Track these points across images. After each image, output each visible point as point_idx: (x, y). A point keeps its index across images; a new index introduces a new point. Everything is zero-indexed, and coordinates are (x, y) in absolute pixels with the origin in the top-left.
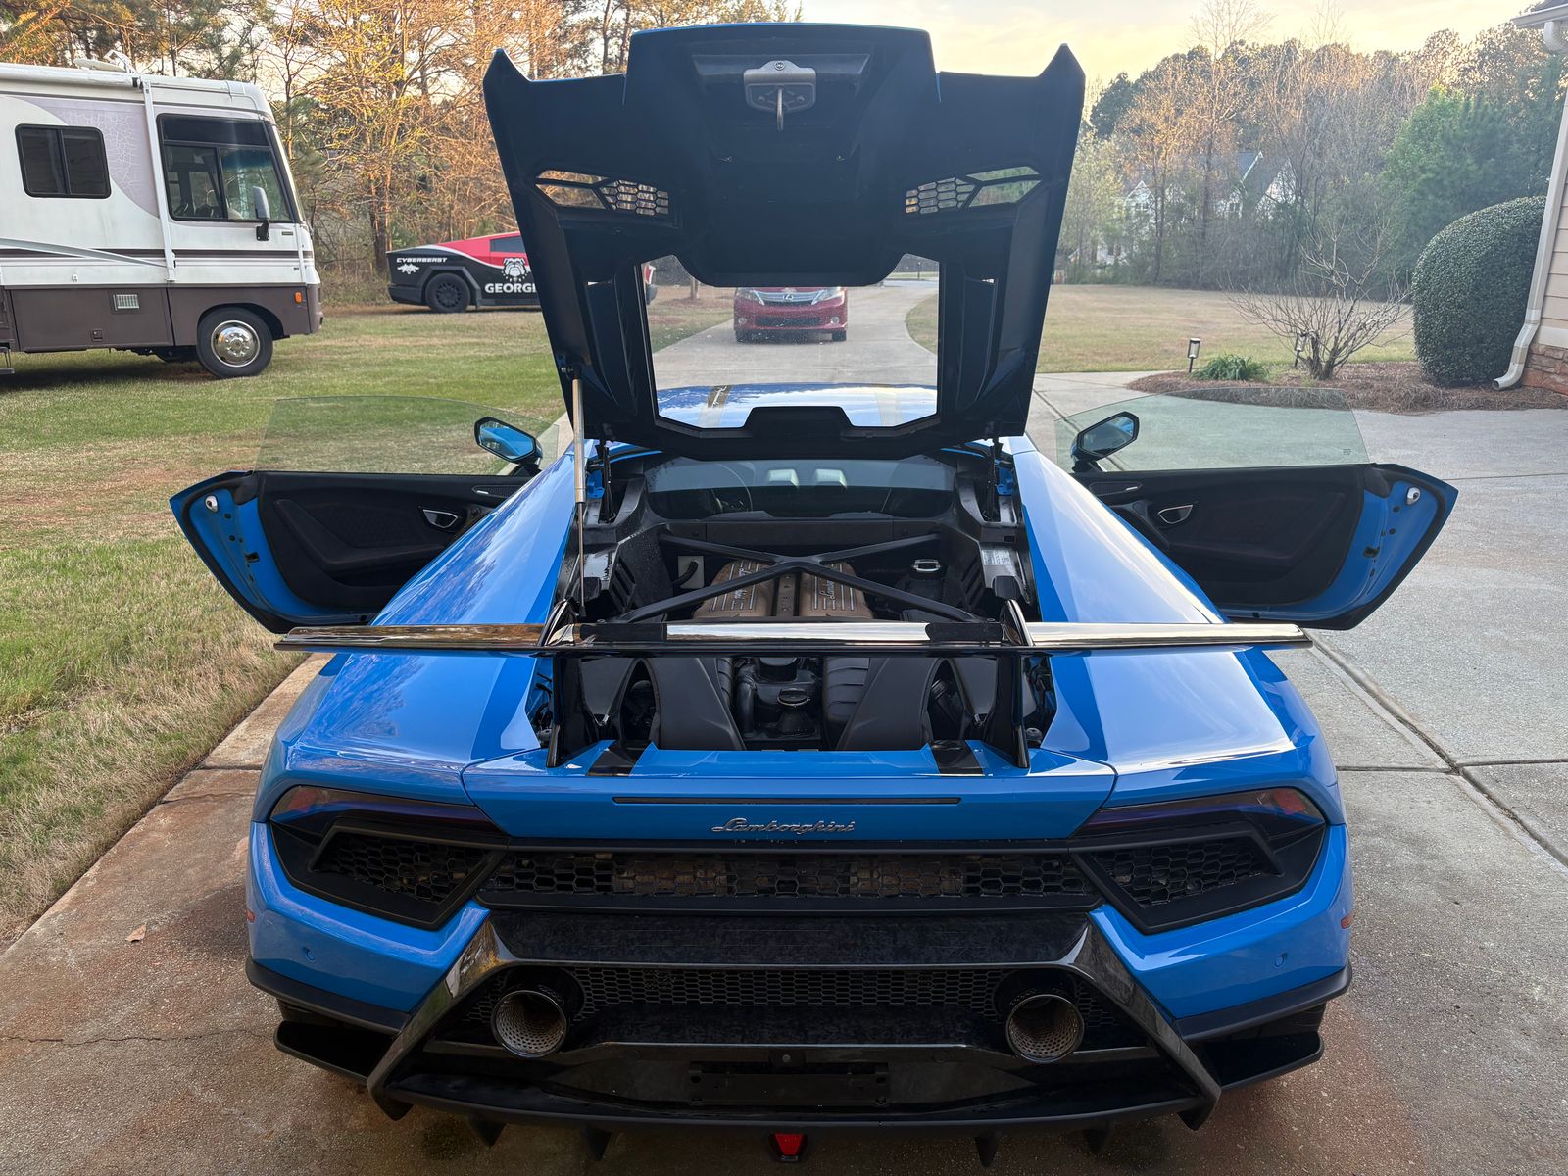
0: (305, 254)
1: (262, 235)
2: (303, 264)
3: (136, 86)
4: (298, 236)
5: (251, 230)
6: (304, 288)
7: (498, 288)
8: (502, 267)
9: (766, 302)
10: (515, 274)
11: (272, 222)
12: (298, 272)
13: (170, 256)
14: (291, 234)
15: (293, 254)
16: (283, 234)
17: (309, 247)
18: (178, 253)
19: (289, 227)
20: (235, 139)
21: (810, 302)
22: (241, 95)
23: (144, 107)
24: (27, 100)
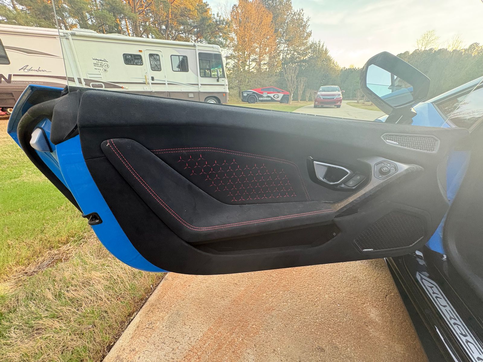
0: (226, 85)
1: (218, 81)
2: (226, 87)
3: (194, 46)
4: (225, 81)
5: (216, 79)
6: (226, 93)
7: (261, 99)
8: (263, 94)
9: (323, 98)
10: (265, 96)
11: (220, 78)
12: (224, 89)
13: (200, 85)
14: (223, 80)
15: (224, 85)
16: (222, 80)
17: (227, 84)
18: (202, 85)
19: (223, 79)
20: (214, 58)
21: (334, 98)
22: (215, 48)
23: (196, 51)
24: (173, 49)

» **What is being asked**
Whenever you reach a picture, pass over it; print all the other material exactly.

» **Task output**
Track these points across images. After each image, output each visible point as point_idx: (x, y). A point keeps its index across images; a new index introduces a new point. Everything is zero-indexed, and coordinates are (x, y) in absolute pixels with the origin in the top-left.
0: (305, 254)
1: (262, 235)
2: (303, 264)
3: (136, 86)
4: (298, 236)
5: (251, 230)
6: (304, 288)
7: (498, 288)
8: (502, 267)
9: (766, 302)
10: (515, 274)
11: (272, 222)
12: (298, 272)
13: (170, 256)
14: (291, 234)
15: (293, 254)
16: (283, 234)
17: (309, 247)
18: (178, 253)
19: (289, 227)
20: (235, 139)
21: (810, 302)
22: (241, 95)
23: (144, 107)
24: (27, 100)
0: (226, 85)
1: (218, 81)
2: (226, 87)
3: (194, 46)
4: (225, 81)
5: (216, 79)
6: (226, 93)
7: (261, 99)
8: (263, 94)
9: (323, 98)
10: (265, 96)
11: (220, 78)
12: (224, 89)
13: (200, 85)
14: (223, 80)
15: (224, 85)
16: (222, 80)
17: (227, 84)
18: (202, 85)
19: (223, 79)
20: (214, 58)
21: (334, 98)
22: (215, 48)
23: (196, 51)
24: (173, 49)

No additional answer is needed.